As US tech giants extend their global reach, fears are growing on their side of the Atlantic Ocean over trade barriers some see as “digital protectionism.”
While China has long been a difficult market for US firms to navigate, tensions have been rising with the EU on privacy, antitrust and other issues, impacting tech firms such as Google Inc, Facebook Inc and Uber Technologies Inc.
In recent weeks, Europe’s highest court struck down an agreement which allowed US firms to transfer personal data out of the region without running afoul of privacy rules. In parallel, Brussels is looking to create a new “digital single market” simplifying rules for operating across EU borders, but which could also include new regulations for online “platforms.”
Some see this as a jab at US retailers like Amazon.com Inc, “sharing economy” services like Airbnb Inc or even news outfits.
Computer and Communications Industry Association president Ed Black said the platform proposal “has the potential to be troublesome.”
“Nobody has defined what a platform is,” Black said. “It feels like a proposal to solve a non-problem.”
After the European Court of Justice invalidated the so-called “Safe Harbor” data-sharing agreement this month, US Secretary of Commerce Penny Pritzker said Washington was “deeply disappointed.”
For the past 15 years, the key transatlantic accord allowed tech firms like Facebook to operate on both sides of the ocean without running afoul of EU privacy laws.
The ruling, Pritzker said, “creates significant uncertainty for both US and EU companies and consumers, and puts at risk the thriving transatlantic digital economy.”
“We are waiting to see which way Europe goes,” Information Technology & Innovation Foundation vice president Daniel Castro said.
Castro detects “an undercurrent of fear” in Europe because of the popularity of services such as Google and Facebook, but said that the US and EU “need to be on the same side when it comes to free trade.”
Another source of friction is Europe’s effort to enforce the “right to be forgotten,” allowing individuals to remove online content from searches that are outdated or inaccurate.

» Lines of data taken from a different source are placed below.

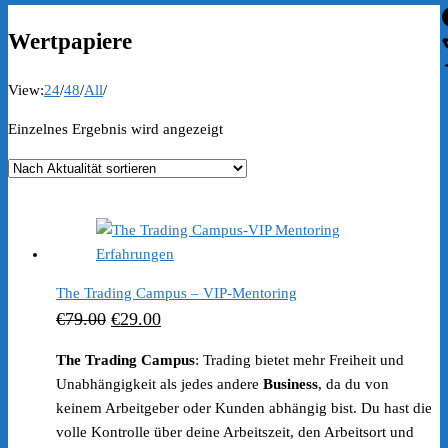
Wertpapiere
View:
24
/
48
/
All
/
Einzelnes Ergebnis wird angezeigt
The Trading Campus – VIP-Mentoring
Ursprünglicher
Aktueller
€
79.00
€
29.00
Preis
Preis
The Trading Campus
: Trading bietet mehr Freiheit und
war:
ist:
Unabhängigkeit als jedes andere
Business
, da du von
€79.00
€29.00.
keinem Arbeitgeber oder Kunden abhängig bist. Du hast die
volle Kontrolle über deine Arbeitszeit, den Arbeitsort und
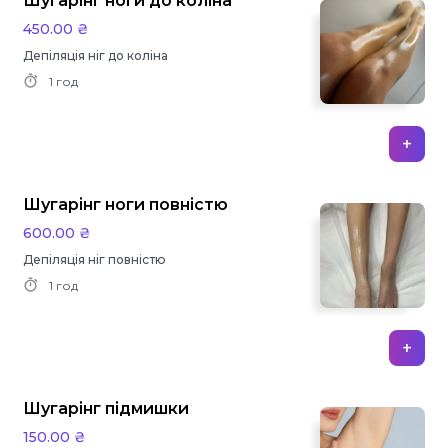
Шугарінг ноги до коліна
450.00 ₴
Депіляція ніг до коліна
1 год
+
Шугарінг ноги повністю
600.00 ₴
Депіляція ніг повністю
1 год
+
Шугарінг підмишки
150.00 ₴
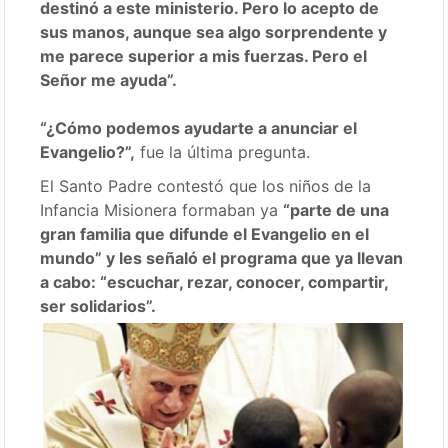
destinó a este ministerio. Pero lo acepto de
sus manos, aunque sea algo sorprendente y
me parece superior a mis fuerzas. Pero el
Señor me ayuda”.
“¿Cómo podemos ayudarte a anunciar el
Evangelio?”,
fue la última pregunta.
El Santo Padre contestó que los niños de la
Infancia Misionera formaban ya
“parte de una
gran familia que difunde el Evangelio en el
mundo” y les señaló el programa que ya llevan
a cabo: “escuchar, rezar, conocer, compartir,
ser solidarios”.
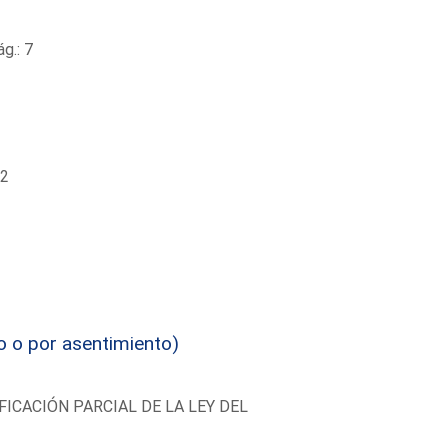
g.: 7
32
o o por asentimiento)
FICACIÓN PARCIAL DE LA LEY DEL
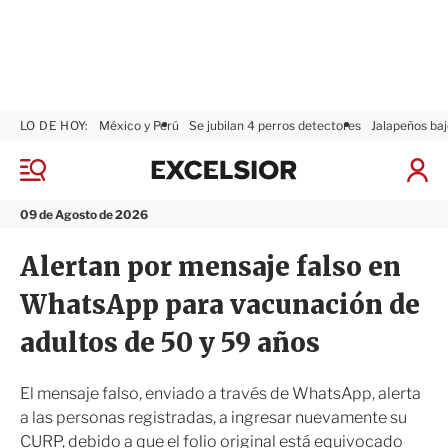
LO DE HOY:
México y Perú
Se jubilan 4 perros detectores
Jalapeños baj
E
x
M
I
c
e
n
n
e
i
09 de Agosto de 2026
ú
l
c
s
i
Alertan por mensaje falso en
i
a
o
r
WhatsApp para vacunación de
r
S
e
adultos de 50 y 59 años
s
i
ó
El mensaje falso, enviado a través de WhatsApp, alerta
n
a las personas registradas, a ingresar nuevamente su
CURP, debido a que el folio original está equivocado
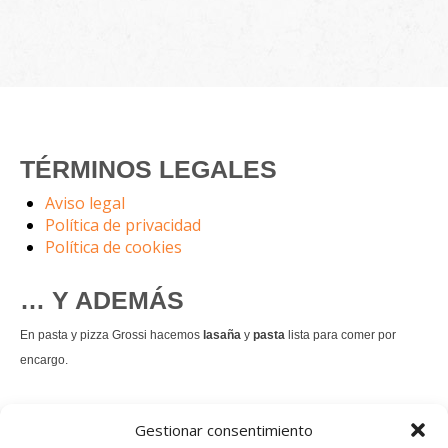
TÉRMINOS LEGALES
Aviso legal
Política de privacidad
Política de cookies
… Y ADEMÁS
En pasta y pizza Grossi hacemos
lasaña
y
pasta
lista para comer por
encargo.
También hacemos masa de
pizza integral
.
Gestionar consentimiento
Nuestro
tiramisú
es un permanente.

France has ordered Google to carry this out worldwide, not just in Europe — but US firms see this as a form of censorship, effectively enabling people to rewrite history to hide embarrassing data.
“You are taking about Europe imposing its version of how the world should be on everyone else,” Castro said.
US President Barack Obama expressed concerns about digital trade barriers in an interview earlier this year with Re/code.
“We have owned the Internet. Our companies have created it, expanded it, perfected it in ways that [European firms] cannot compete,” Obama said in response to a question about European actions in the digital sphere. “Oftentimes, what is portrayed as high-minded positions on issues, sometimes is just designed to carve out some of their commercial interests.”
That view was echoed by Kati Suominen, who heads the Future of Trade initiative for the Center for Strategic and International Studies, a think tank.
Europe sees it is lagging and is moving on policies in order “to buy time,” she said.
“Europe is seeking to build its own digital economy by complicating the operations of foreign companies on European soil. In that sense, it is protectionism,” she said.
Rather than throw up new barriers, Europe should be tearing them down if it wishes to foster a digital economy — notably to enable better access to venture capital, she said.
EU Commissioner for the Digital Economy and Society Guenther Oettinger last month brushed aside suggestions of protectionism.
“Our rules on a European level are relevant for everybody, for European producers and players, for Asian players, and for American players as well,” he said during a visit to San Francisco.
While Google has been the target of a contentious EU antitrust probe, among other issues, Facebook has been especially impacted by privacy rules, with Ireland becoming the latest to examine the legality of its transfer of user data across the Atlantic.
Belgian officials have also sought to prevent Facebook from using a data “cookie” that gathers information about users. The social media giant said the tool helps verify legitimate accounts and combat spam.
A key element in the US-EU row over privacy has been the fear that US Internet firms are handing over data to the US National Security Agency, in light of revelations from former intelligence contractor Edward Snowden.
To address those concerns, US lawmakers have moved to pass a bill allowing non-citizens to enforce their data protection rights in US courts under the Privacy Act.
Berin Szoka, president of the Washington-based activist think tank TechFreedom, said the bill was a step toward “repairing America’s tarnished image on data privacy.”
He said that the failure until now to address the issue in Washington “has provoked an international crisis — one that could lead to a European blockade of American Internet companies.”
Suominen said that the US and EU have an chance to foster a flourishing digital economy — with appropriate rules — as part of the Transatlantic Trade and Investment Partnership (TTIP) currently being negotiated.
However, she said policymakers need to bring their thinking up to date.
“Policymakers are struggling to understand what these technologies are and what they can do, and we have archaic policies from the 20th century,” she said. “I worry that we are not on the right path for the 21st century.”